Collected data
Start of Block

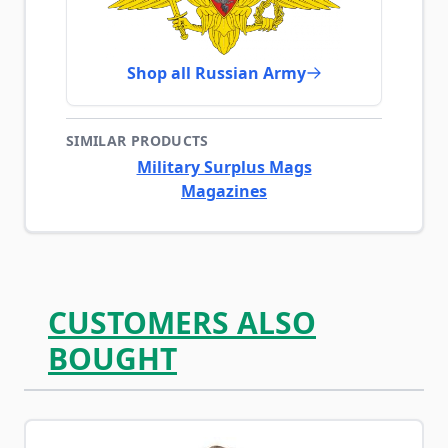
Shop all Russian Army
SIMILAR PRODUCTS
Military Surplus Mags
Magazines
CUSTOMERS ALSO
BOUGHT
Navigating through the elements of the carousel is possib
Press to skip carousel
Press to go to carousel navigation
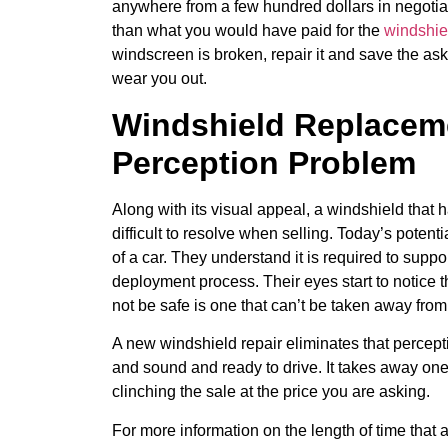
anywhere from a few hundred dollars in negotia
than what you would have paid for the
windshie
windscreen is broken, repair it and save the ask
wear you out.
Windshield Replaceme
Perception Problem
Along with its visual appeal, a windshield that h
difficult to resolve when selling. Today’s potent
of a car. They understand it is required to suppor
deployment process. Their eyes start to notice t
not be safe is one that can’t be taken away from
A new windshield repair eliminates that perceptio
and sound and ready to drive. It takes away one 
clinching the sale at the price you are asking.
For more information on the length of time tha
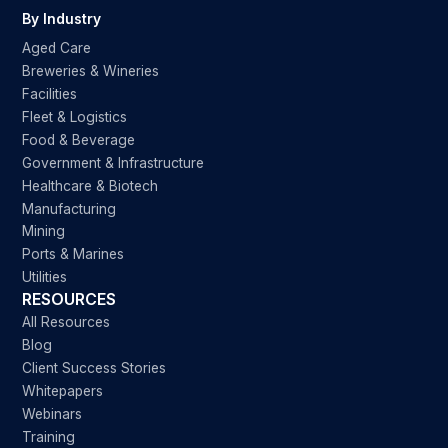
By Industry
Aged Care
Breweries & Wineries
Facilities
Fleet & Logistics
Food & Beverage
Government & Infrastructure
Healthcare & Biotech
Manufacturing
Mining
Ports & Marines
Utilities
RESOURCES
All Resources
Blog
Client Success Stories
Whitepapers
Webinars
Training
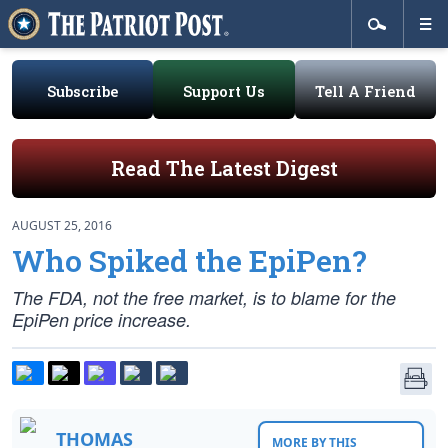
Subscribe
Support Us
Tell A Friend
Read The Latest Digest
AUGUST 25, 2016
Who Spiked the EpiPen?
The FDA, not the free market, is to blame for the
EpiPen price increase.
THOMAS
MORE BY THIS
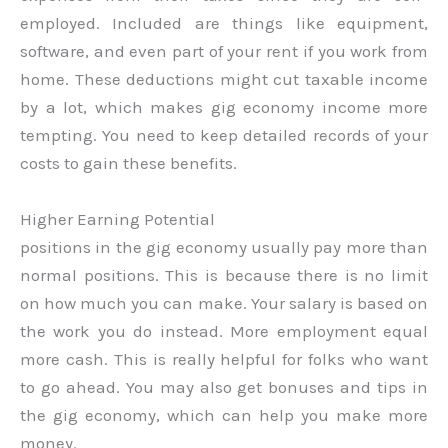
employed. Included are things like equipment,
software, and even part of your rent if you work from
home. These deductions might cut taxable income
by a lot, which makes gig economy income more
tempting. You need to keep detailed records of your
costs to gain these benefits.
Higher Earning Potential
positions in the gig economy usually pay more than
normal positions. This is because there is no limit
on how much you can make. Your salary is based on
the work you do instead. More employment equal
more cash. This is really helpful for folks who want
to go ahead. You may also get bonuses and tips in
the gig economy, which can help you make more
money.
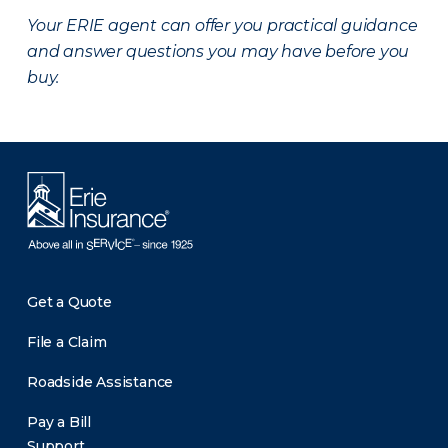
Your ERIE agent can offer you practical guidance
and answer questions you may have before you
buy.
Get a Quote
File a Claim
Roadside Assistance
Pay a Bill
Support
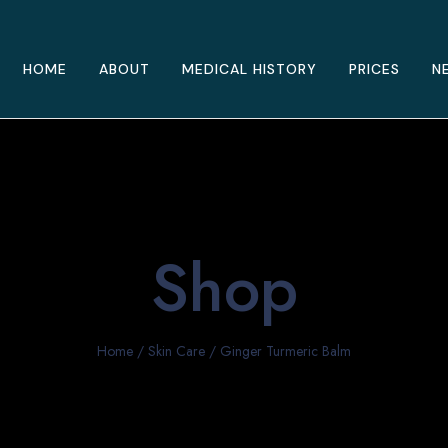
HOME
ABOUT
MEDICAL HISTORY
PRICES
N
Shop
Home
/
Skin Care
/ Ginger Turmeric Balm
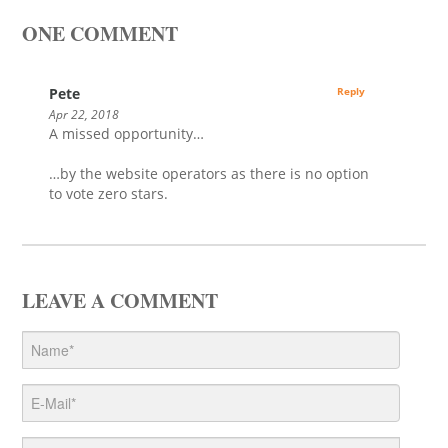
ONE COMMENT
Pete
Reply
Apr 22, 2018
A missed opportunity…
…by the website operators as there is no option
to vote zero stars.
LEAVE A COMMENT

End of Block

▶ Work to complete
Rewrite all of the lines above, changing every occurrence of "gig economy" to "freelance economy" and leaving everything else unchanged. Omit the pictures from your answer.

▶ Response area
Shop all Russian Army
SIMILAR PRODUCTS
Military Surplus Mags
Magazines
CUSTOMERS ALSO
BOUGHT
Navigating through the elements of the carousel is possib
Press to skip carousel
Press to go to carousel navigation
anywhere from a few hundred dollars in negotia
than what you would have paid for the
windshie
windscreen is broken, repair it and save the ask
wear you out.
Windshield Replaceme
Perception Problem
Along with its visual appeal, a windshield that h
difficult to resolve when selling. Today’s potent
of a car. They understand it is required to suppor
deployment process. Their eyes start to notice t
not be safe is one that can’t be taken away from
A new windshield repair eliminates that perceptio
and sound and ready to drive. It takes away one 
clinching the sale at the price you are asking.
For more information on the length of time tha
By Industry
Aged Care
Breweries & Wineries
Facilities
Fleet & Logistics
Food & Beverage
Government & Infrastructure
Healthcare & Biotech
Manufacturing
Mining
Ports & Marines
Utilities
RESOURCES
All Resources
Blog
Client Success Stories
Whitepapers
Webinars
Training
Subscribe
Support Us
Tell A Friend
Read The Latest Digest
AUGUST 25, 2016
Who Spiked the EpiPen?
The FDA, not the free market, is to blame for the
EpiPen price increase.
THOMAS
MORE BY THIS
employed. Included are things like equipment,
software, and even part of your rent if you work from
home. These deductions might cut taxable income
by a lot, which makes freelance economy income more
tempting. You need to keep detailed records of your
costs to gain these benefits.
Higher Earning Potential
positions in the freelance economy usually pay more than
normal positions. This is because there is no limit
on how much you can make. Your salary is based on
the work you do instead. More employment equal
more cash. This is really helpful for folks who want
to go ahead. You may also get bonuses and tips in
the freelance economy, which can help you make more
money.
Your ERIE agent can offer you practical guidance
and answer questions you may have before you
buy.
Get a Quote
File a Claim
Roadside Assistance
Pay a Bill
Support
HOME
ABOUT
MEDICAL HISTORY
PRICES
N
Shop
Home
/
Skin Care
/ Ginger Turmeric Balm
ONE COMMENT
Pete
Reply
Apr 22, 2018
A missed opportunity…
…by the website operators as there is no option
to vote zero stars.
LEAVE A COMMENT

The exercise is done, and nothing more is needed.